Atenção, cinéfilos de Porto Alegre!

Hoje vou fazer uma propaganda gratuita do Cinema Guion de Porto Alegre. Um dos melhores negócios que fazemos anualmente eu e minha mulher é a assinatura anual do Guion. Quase todos os melhores filmes passam lá, raramente tenho que enfrentar um shopping com gente cheia de pipocas e com aquele cheiro nauseabundo de manteiga. Por quê? Ora, porque 90% do cinema relevante passa lá.

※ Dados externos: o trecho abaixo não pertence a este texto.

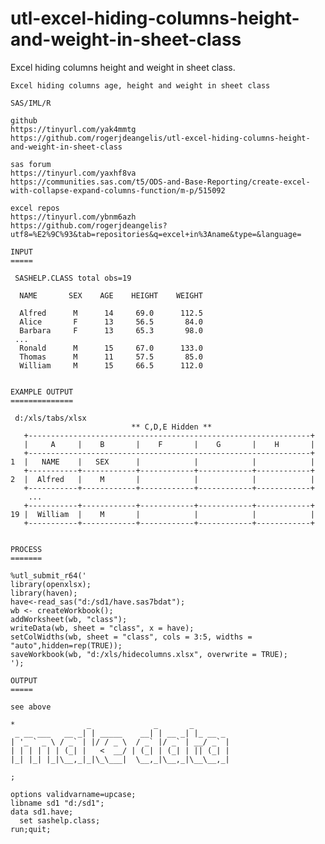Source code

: # utl-excel-hiding-columns-height-and-weight-in-sheet-class
Excel hiding columns height and weight in sheet class.

    Excel hiding columns age, height and weight in sheet class

    SAS/IML/R

    github
    https://tinyurl.com/yak4mmtg
    https://github.com/rogerjdeangelis/utl-excel-hiding-columns-height-and-weight-in-sheet-class

    sas forum
    https://tinyurl.com/yaxhf8va
    https://communities.sas.com/t5/ODS-and-Base-Reporting/create-excel-with-collapse-expand-columns-function/m-p/515092

    excel repos
    https://tinyurl.com/ybnm6azh
    https://github.com/rogerjdeangelis?utf8=%E2%9C%93&tab=repositories&q=excel+in%3Aname&type=&language=

    INPUT
    =====

     SASHELP.CLASS total obs=19

      NAME       SEX    AGE    HEIGHT    WEIGHT

      Alfred      M      14     69.0      112.5
      Alice       F      13     56.5       84.0
      Barbara     F      13     65.3       98.0
     ...
      Ronald      M      15     67.0      133.0
      Thomas      M      11     57.5       85.0
      William     M      15     66.5      112.0


    EXAMPLE OUTPUT
    ==============

     d:/xls/tabs/xlsx
                               ** C,D,E Hidden **
       +---------------------------------------------------------------+
       |     A     |    B       |    F       |    G       |    H       |
       +---------------------------------------------------------------+
    1  |   NAME    |   SEX      |            |            |            |
       +-----------+------------+------------+------------+------------+
    2  |  Alfred   |    M       |            |            |            |
       +-----------+------------+------------+------------+------------+
        ...
       +-----------+------------+------------+------------+------------+
    19 |  William  |    M       |            |            |            |
       +-----------+------------+------------+------------+------------+


    PROCESS
    =======

    %utl_submit_r64('
    library(openxlsx);
    library(haven);
    have<-read_sas("d:/sd1/have.sas7bdat");
    wb <- createWorkbook();
    addWorksheet(wb, "class");
    writeData(wb, sheet = "class", x = have);
    setColWidths(wb, sheet = "class", cols = 3:5, widths = "auto",hidden=rep(TRUE));
    saveWorkbook(wb, "d:/xls/hidecolumns.xlsx", overwrite = TRUE);
    ');

    OUTPUT
    =====

    see above

    *                _              _       _
     _ __ ___   __ _| | _____    __| | __ _| |_ __ _
    | '_ ` _ \ / _` | |/ / _ \  / _` |/ _` | __/ _` |
    | | | | | | (_| |   <  __/ | (_| | (_| | || (_| |
    |_| |_| |_|\__,_|_|\_\___|  \__,_|\__,_|\__\__,_|

    ;

    options validvarname=upcase;
    libname sd1 "d:/sd1";
    data sd1.have;
      set sashelp.class;
    run;quit;

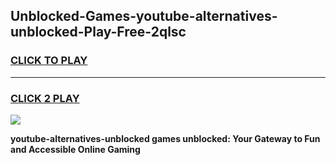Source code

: 
## Unblocked-Games-youtube-alternatives-unblocked-Play-Free-2qlsc
<h3>
<a href="https://premium76.site?title=youtube-alternatives-unblocked&ref=23A">CLICK TO PLAY</a></h3>
<hr>

<h3>
<a href="https://premium76.site?title=youtube-alternatives-unblocked&ref=23A">CLICK 2 PLAY</a>
  
</h3>

<a href="https://premium76.site?title=youtube-alternatives-unblocked&ref=23A"><img src="https://clearcache.store/games.png"></a>


**youtube-alternatives-unblocked games unblocked: Your Gateway to Fun and Accessible Online Gaming**
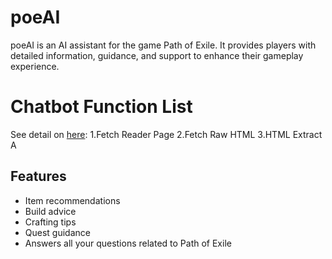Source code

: # poeAI

poeAI is an AI assistant for the game Path of Exile. It provides players with detailed information, guidance, and support to enhance their gameplay experience.

# Chatbot Function List

See detail on [here](functionlist.md):
1.Fetch Reader Page
2.Fetch Raw HTML
3.HTML Extract A

## Features

- Item recommendations
- Build advice
- Crafting tips
- Quest guidance
- Answers all your questions related to Path of Exile
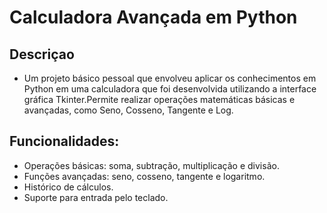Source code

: # Calculadora Avançada em Python

## Descriçao 
- Um projeto básico pessoal que envolveu aplicar os conhecimentos em Python em uma calculadora que foi desenvolvida utilizando a interface gráfica Tkinter.Permite realizar operações matemáticas básicas e avançadas, como Seno, Cosseno, Tangente e Log.

## Funcionalidades:
- Operações básicas: soma, subtração, multiplicação e divisão.
- Funções avançadas: seno, cosseno, tangente e logaritmo.
- Histórico de cálculos.
- Suporte para entrada pelo teclado.
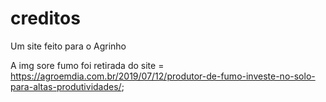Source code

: # creditos

Um site feito para o Agrinho 

A img sore fumo foi retirada do site = https://agroemdia.com.br/2019/07/12/produtor-de-fumo-investe-no-solo-para-altas-produtividades/;
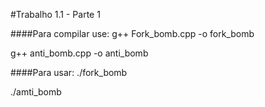 #Trabalho 1.1 - Parte 1

####Para compilar use:
g++ Fork_bomb.cpp -o fork_bomb

g++ anti_bomb.cpp -o anti_bomb

####Para usar:
./fork_bomb

./amti_bomb
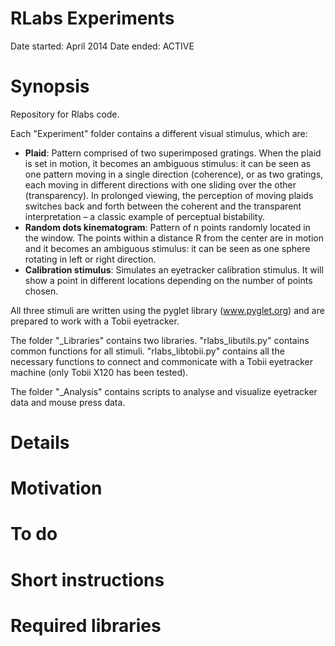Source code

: # RLabs Experiments 
Date started: April 2014
Date ended: ACTIVE

# Synopsis

Repository for Rlabs code.

Each "Experiment" folder contains a different visual stimulus, which are:
- **Plaid**: Pattern comprised of two superimposed gratings. When the plaid is set in motion, it becomes an ambiguous stimulus: it can be seen as one pattern moving in a single direction (coherence), or as two gratings, each moving in different directions with one sliding over the other (transparency). In prolonged viewing, the perception of moving plaids switches back and forth between the coherent and the transparent interpretation – a classic example of perceptual bistability.
- **Random dots kinematogram**: Pattern of n points randomly located in the window. The points within a distance R from the center are in motion and it becomes an ambiguous stimulus: it can be seen as one sphere rotating in left or right direction.
- **Calibration stimulus**: Simulates an eyetracker calibration stimulus. It will show a point in different locations depending on the number of points chosen.

All three stimuli are written using the pyglet library (www.pyglet.org) and are prepared to work with a Tobii eyetracker.

The folder "_Libraries" contains two libraries. "rlabs_libutils.py" contains common functions for all stimuli. "rlabs_libtobii.py" contains all the necessary functions to connect and commonicate with a Tobii eyetracker machine  (only Tobii X120 has been tested).

The folder "_Analysis" contains scripts to analyse and visualize eyetracker data and mouse press data.

# Details
# Motivation
# To do
# Short instructions
# Required libraries
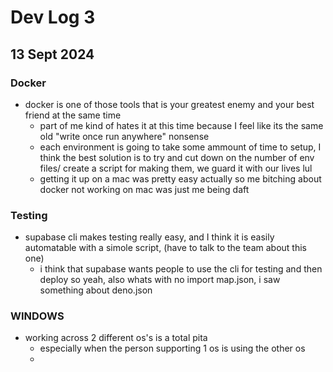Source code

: # Dev Log 3

## 13 Sept 2024

### Docker

* docker is one of those tools that is your greatest enemy and your best friend at the same time
  * part of me kind of hates it at this time because I feel like its the same old "write once run anywhere" nonsense
  * each environment is going to take some ammount of time to setup, I think the best solution is to try and cut down on the number of env files/ create a script for making them, we guard it with our lives lul
  * getting it up on a mac was pretty easy actually so me bitching about docker not working on mac was just me being daft

### Testing

* supabase cli makes testing really easy, and I think it is easily automatable with a simole script, (have to talk to the team about this one)
  * i think that supabase wants people to use the cli for testing and then deploy so yeah, also whats with no import map.json, i saw something about deno.json

### WINDOWS 

* working across 2 different os's is a total pita
  * especially when the person supporting 1 os is using the other os
  * 
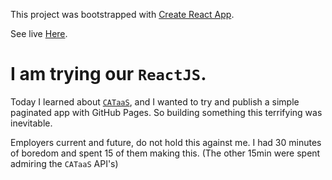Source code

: This project was bootstrapped with [Create React App](https://github.com/facebook/create-react-app).

See live [Here](https://kyle-west.github.io/infinite-cats/).

# I am trying our `ReactJS`.

Today I learned about [`CATaaS`](https://cataas.com/#/), and I wanted to try and publish a simple paginated app with GitHub Pages. So building something this terrifying was inevitable.

Employers current and future, do not hold this against me. I had 30 minutes of boredom and spent 15 of them making this. (The other 15min were spent admiring the `CATaaS` API's)
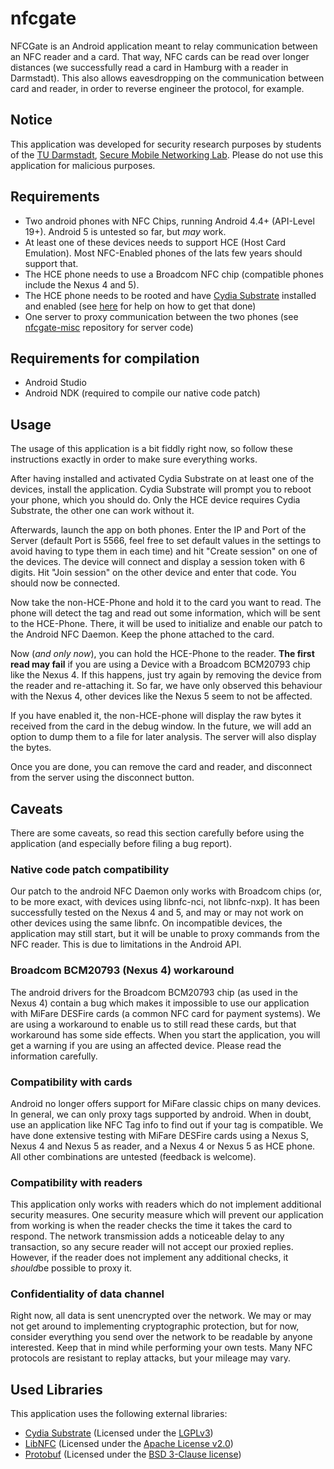 nfcgate
=======

NFCGate is an Android application meant to relay communication between an NFC reader and a card. That way, NFC cards can be read over longer distances (we successfully read a card in Hamburg with a reader in Darmstadt). This also allows eavesdropping on the communication between card and reader, in order to reverse engineer the protocol, for example.

## Notice
This application was developed for security research purposes by students of the [TU Darmstadt](https://www.tu-darmstadt.de/), [Secure Mobile Networking Lab](https://www.seemoo.tu-darmstadt.de/). Please do not use this application for malicious purposes.

## Requirements
- Two android phones with NFC Chips, running Android 4.4+ (API-Level 19+). Android 5 is untested so far, but *may* work.
- At least one of these devices needs to support HCE (Host Card Emulation). Most NFC-Enabled phones of the lats few years should support that.
- The HCE phone needs to use a Broadcom NFC chip (compatible phones include the Nexus 4 and 5).
- The HCE phone needs to be rooted and have [Cydia Substrate](http://www.cydiasubstrate.com/) installed and enabled (see [here](https://github.com/malexmave/nfcgate/wiki/Cydia-Substrate) for help on how to get that done)
- One server to proxy communication between the two phones (see [nfcgate-misc](https://github.com/malexmave/nfcgate-misc) repository for server code)

## Requirements for compilation
- Android Studio
- Android NDK (required to compile our native code patch)

## Usage
The usage of this application is a bit fiddly right now, so follow these instructions exactly in order to make sure everything works.

After having installed and activated Cydia Substrate on at least one of the devices, install the application. Cydia Substrate will prompt you to reboot your phone, which you should do. Only the HCE device requires Cydia Substrate, the other one can work without it.

Afterwards, launch the app on both phones. Enter the IP and Port of the Server (default Port is 5566, feel free to set default values in the settings to avoid having to type them in each time) and hit "Create session" on one of the devices. The device will connect and display a session token with 6 digits. Hit "Join session" on the other device and enter that code. You should now be connected.

Now take the non-HCE-Phone and hold it to the card you want to read. The phone will detect the tag and read out some information, which will be sent to the HCE-Phone. There, it will be used to initialize and enable our patch to the Android NFC Daemon. Keep the phone attached to the card.

Now (*and only now*), you can hold the HCE-Phone to the reader. **The first read may fail** if you are using a Device with a Broadcom BCM20793 chip like the Nexus 4. If this happens, just try again by removing the device from the reader and re-attaching it. So far, we have only observed this behaviour with the Nexus 4, other devices like the Nexus 5 seem to not be affected.

If you have enabled it, the non-HCE-phone will display the raw bytes it received from the card in the debug window. In the future, we will add an option to dump them to a file for later analysis. The server will also display the bytes.

Once you are done, you can remove the card and reader, and disconnect from the server using the disconnect button.

## Caveats
There are some caveats, so read this section carefully before using the application (and especially before filing a bug report).

### Native code patch compatibility
Our patch to the android NFC Daemon only works with Broadcom chips (or, to be more exact, with devices using libnfc-nci, not libnfc-nxp). It has been successfully tested on the Nexus 4 and 5, and may or may not work on other devices using the same libnfc. On incompatible devices, the application may still start, but it will be unable to proxy commands from the NFC reader. This is due to limitations in the Android API.

### Broadcom BCM20793 (Nexus 4) workaround
The android drivers for the Broadcom BCM20793 chip (as used in the Nexus 4) contain a bug which makes it impossible to use our application with MiFare DESFire cards (a common NFC card for payment systems). We are using a workaround to enable us to still read these cards, but that workaround has some side effects. When you start the application, you will get a warning if you are using an affected device. Please read the information carefully.

### Compatibility with cards
Android no longer offers support for MiFare classic chips on many devices. In general, we can only proxy tags supported by android. When in doubt, use an application like NFC Tag info to find out if your tag is compatible. We have done extensive testing with MiFare DESFire cards using a Nexus S, Nexus 4 and Nexus 5 as reader, and a Nexus 4 or Nexus 5 as HCE phone. All other combinations are untested (feedback is welcome).

### Compatibility with readers
This application only works with readers which do not implement additional security measures. One security measure which will prevent our application from working is when the reader checks the time it takes the card to respond. The network transmission adds a noticeable delay to any transaction, so any secure reader will not accept our proxied replies. However, if the reader does not implement any additional checks, it *should*be possible to proxy it.

### Confidentiality of data channel
Right now, all data is sent unencrypted over the network. We may or may not get around to implementing cryptographic protection, but for now, consider everything you send over the network to be readable by anyone interested. Keep that in mind while performing your own tests. Many NFC protocols are resistant to replay attacks, but your mileage may vary.

## Used Libraries
This application uses the following external libraries:
- [Cydia Substrate](http://www.cydiasubstrate.com/) (Licensed under the [LGPLv3](https://www.gnu.org/licenses/lgpl.html))
- [LibNFC](https://android.googlesource.com/platform/external/libnfc-nci/) (Licensed under the [Apache License v2.0](http://opensource.org/licenses/Apache-2.0))
- [Protobuf](https://code.google.com/p/protobuf/) (Licensed under the [BSD 3-Clause license](http://opensource.org/licenses/BSD-3-Clause))
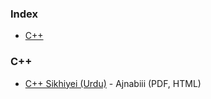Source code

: ### Index

* [C++](#cplusplus)


### <a id="cplusplus"></a>C++

* [C++ Sikhiyei (Urdu)](https://archive.org/details/CSikhiyeiUrduByAjnabiii) - Ajnabiii (PDF, HTML)

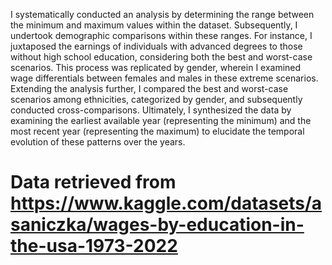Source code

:I systematically conducted an analysis by determining the range between the minimum and maximum values within the dataset. Subsequently, I undertook demographic comparisons within these ranges. For instance, I juxtaposed the earnings of individuals with advanced degrees to those without high school education, considering both the best and worst-case scenarios. This process was replicated by gender, wherein I examined wage differentials between females and males in these extreme scenarios. Extending the analysis further, I compared the best and worst-case scenarios among ethnicities, categorized by gender, and subsequently conducted cross-comparisons. Ultimately, I synthesized the data by examining the earliest available year (representing the minimum) and the most recent year (representing the maximum) to elucidate the temporal evolution of these patterns over the years.

# Data retrieved from https://www.kaggle.com/datasets/asaniczka/wages-by-education-in-the-usa-1973-2022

Deste modo, acabo indo no mínimo uma vez por semana a uma das oito salas do Guion. Entro gratuitamente. Bem, não é bem assim: pago R$ 180,00 e entro em todos os filmes que quero, quantas vezes quiser, por um ano. Façamos alguns cálculos:

Se eu for uma vez por semana pagando ingresso: R$ 12 x 52 = R$ 624,00
Se eu for uma vez a cada 15 dias: R$ 12 x 26 = R$ 312,00

Mas pago R$ 180,00. Querem saber a relação de filmes desta semana, por exemplo?

VALSA COM BASHIR, de Ari Folman
A JANELA, de Carlos Sorín
CHE – O ARGENTINO, de Steven Soderbergh
ENTRE OS MUROS DA ESCOLA, de Laurent Cantet
O CASAMENTO DE RACHEL, de Jonathan Demme
DUVIDA, de John Patrick Shanley
A BELA JUNIE, de Christophe Honoré
O LEITOR, de Stephen Daldry
FOI APENAS UM SONHO, de Sam Mendes
X-MEN ORIGENS: WOLVERIN, de Gavin Hood
ELE NÃO ESTA TÃO A FIM DE VOCÊ, de Ken Kwapis

Excetuando-se Gran Torino e ignorando os dois últimos da lista, todo o restante dos filmes “suportáveis” estão aí. Então deixe de ser burro, tá? Ah, e no AeroGuion o estacionamento é grátis!

Resposta a uma dúvida surgida nos comentários: São R$ 180,00 por pessoa. Obviamente, não há promoção para casais, essas coisas.